Based on previous experience (in a project not related to FLAC) on
x86_64 (Core2 Duo), I don't recall the MD5 performance of OpenSSL ASM
being significantly faster than the equivalent C code (from gnulib).
SHA1 was a different story, but I still decided it wasn't worth my
time/effort to maintain (especially extra testing time to ensure code
works with and without OpenSSL).
> > Isn't the OpenSSL license incompatible with GPL? IANAL, but I think
> > the flac and metaflac utilities can't be linked with OpenSSL unless
> > there is an exception in the flac license which would require getting
> > the permission from all contributors.
>
> flac and metaflac do not use openSSL, only libFLAC does.
But since flac/metaflac use libFLAC, I suspect (IANAL) the relationship
can be transitive. (But being an optional dependency helps as distros
can avoid potential issues).
> Personally I don't see any technical reason to use a different library
> other than politics and obscure potential license incompatibilities.

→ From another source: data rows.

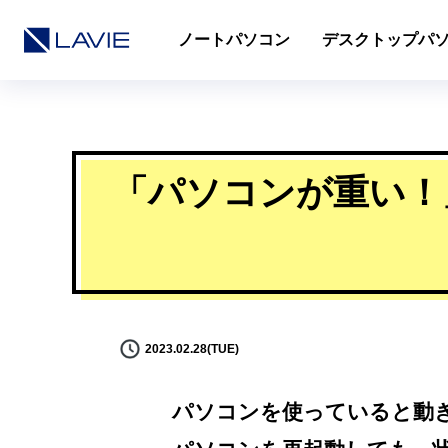
ノートパソコン
デスクトップパ
「パソコンが重い！
2023.02.28(TUE)
パソコンを使っていると動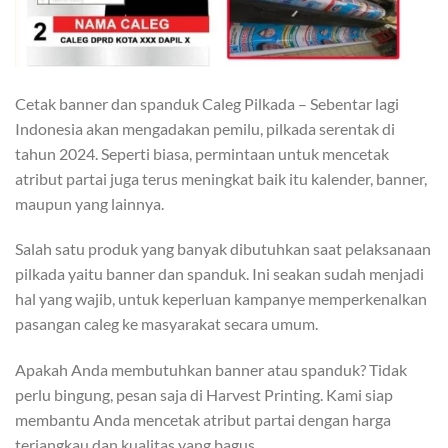
Cetak banner dan spanduk Caleg Pilkada – Sebentar lagi
Indonesia akan mengadakan pemilu, pilkada serentak di
tahun 2024. Seperti biasa, permintaan untuk mencetak
atribut partai juga terus meningkat baik itu kalender, banner,
maupun yang lainnya.
Salah satu produk yang banyak dibutuhkan saat pelaksanaan
pilkada yaitu banner dan spanduk. Ini seakan sudah menjadi
hal yang wajib, untuk keperluan kampanye memperkenalkan
pasangan caleg ke masyarakat secara umum.
Apakah Anda membutuhkan banner atau spanduk? Tidak
perlu bingung, pesan saja di Harvest Printing. Kami siap
membantu Anda mencetak atribut partai dengan harga
terjangkau dan kualitas yang bagus.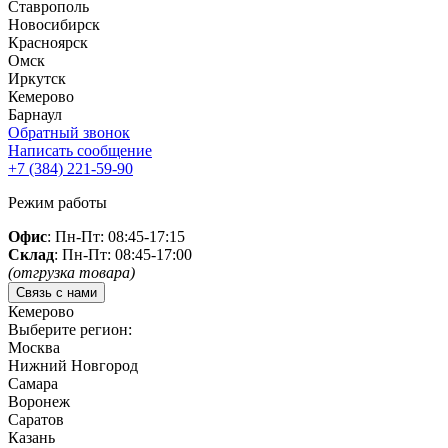
Ставрополь
Новосибирск
Красноярск
Омск
Иркутск
Кемерово
Барнаул
Обратный звонок
Написать сообщение
+7 (384)
221-59-90
Режим работы
Офис
: Пн-Пт: 08:45-17:15
Склад
: Пн-Пт: 08:45-17:00
(отгрузка товара)
Связь с нами
Кемерово
Выберите регион:
Москва
Нижний Новгород
Самара
Воронеж
Саратов
Казань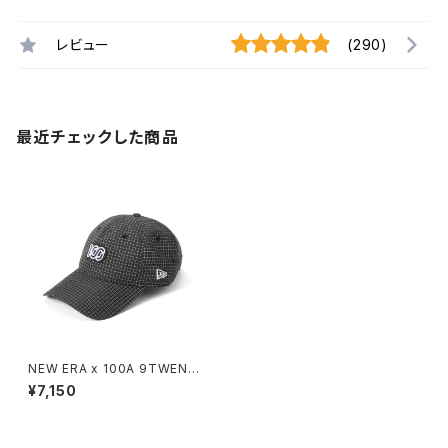
レビュー
(290)
最近チェックした商品
NEW ERA x 100A 9TWENT
Y LV *REFLECTIVE GRID
¥7,150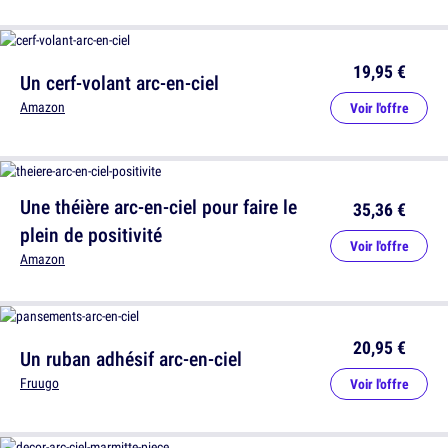
19,95 €
Un cerf-volant arc-en-ciel
Amazon
Voir l'offre
Une théière arc-en-ciel pour faire le
35,36 €
plein de positivité
Voir l'offre
Amazon
20,95 €
Un ruban adhésif arc-en-ciel
Fruugo
Voir l'offre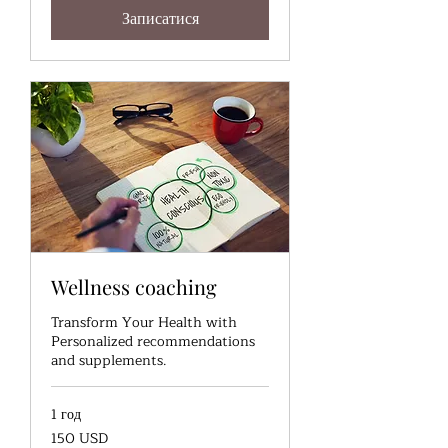
Записатися
Wellness coaching
Transform Your Health with
Personalized recommendations
and supplements.
1 год
150
150 USD
доларів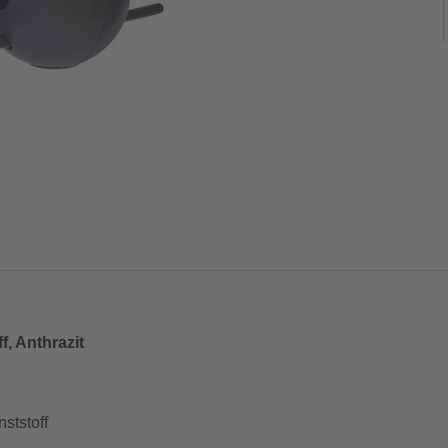
, Anthrazit
ststoff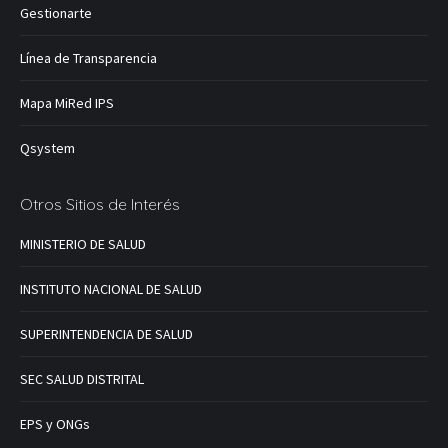
Gestionarte
Línea de Transparencia
Mapa MiRed IPS
Qsystem
Otros Sitios de Interés
MINISTERIO DE SALUD
INSTITUTO NACIONAL DE SALUD
SUPERINTENDENCIA DE SALUD
SEC SALUD DISTRITAL
EPS y ONGs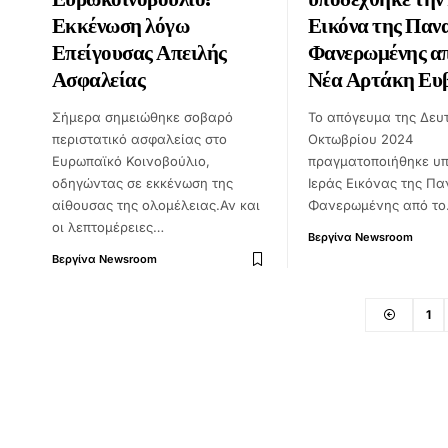
Εκκένωση λόγω
Εικόνα της Παν
Επείγουσας Απειλής
Φανερωμένης απ
Ασφαλείας
Νέα Αρτάκη Ευ
Σήμερα σημειώθηκε σοβαρό
Το απόγευμα της Δευ
περιστατικό ασφαλείας στο
Οκτωβρίου 2024
Ευρωπαϊκό Κοινοβούλιο,
πραγματοποιήθηκε υπ
οδηγώντας σε εκκένωση της
Ιεράς Εικόνας της Πα
αίθουσας της ολομέλειας.Αν και
Φανερωμένης από τ
οι λεπτομέρειες…
Βεργίνα Newsroom
Βεργίνα Newsroom
1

OpenSSL doesn't have a good track record as far as ABI/API stability is
concerned (though I think the hash APIs are more stable).
Perhaps disabling OpenSSL auto-detection (and only enabling it when
explicitly configured) is better?
One issue I've noticed in the (fast-moving) Ruby world:
The ruby-core mailing list frequently sees segfault reports due to the
"openssl" Ruby extension using one version/installation of OpenSSL and
another Ruby extension (e.g. EventMachine, curl) using a different
OpenSSL version. This is common occurrence, as distros will often
ship with multiple OpenSSL versions to accomodate different apps and
often Ruby installations/extensions are installed in home directories
that aren't upgraded as the same time as the distro itself.
I think these issue is a product of both the Ruby world moving too fast
and OS distros moving too slowly, but it's the unfortunate reality
Rubyists have to deal with :/
I'd rather libFLAC sidestep these potential issues entirely.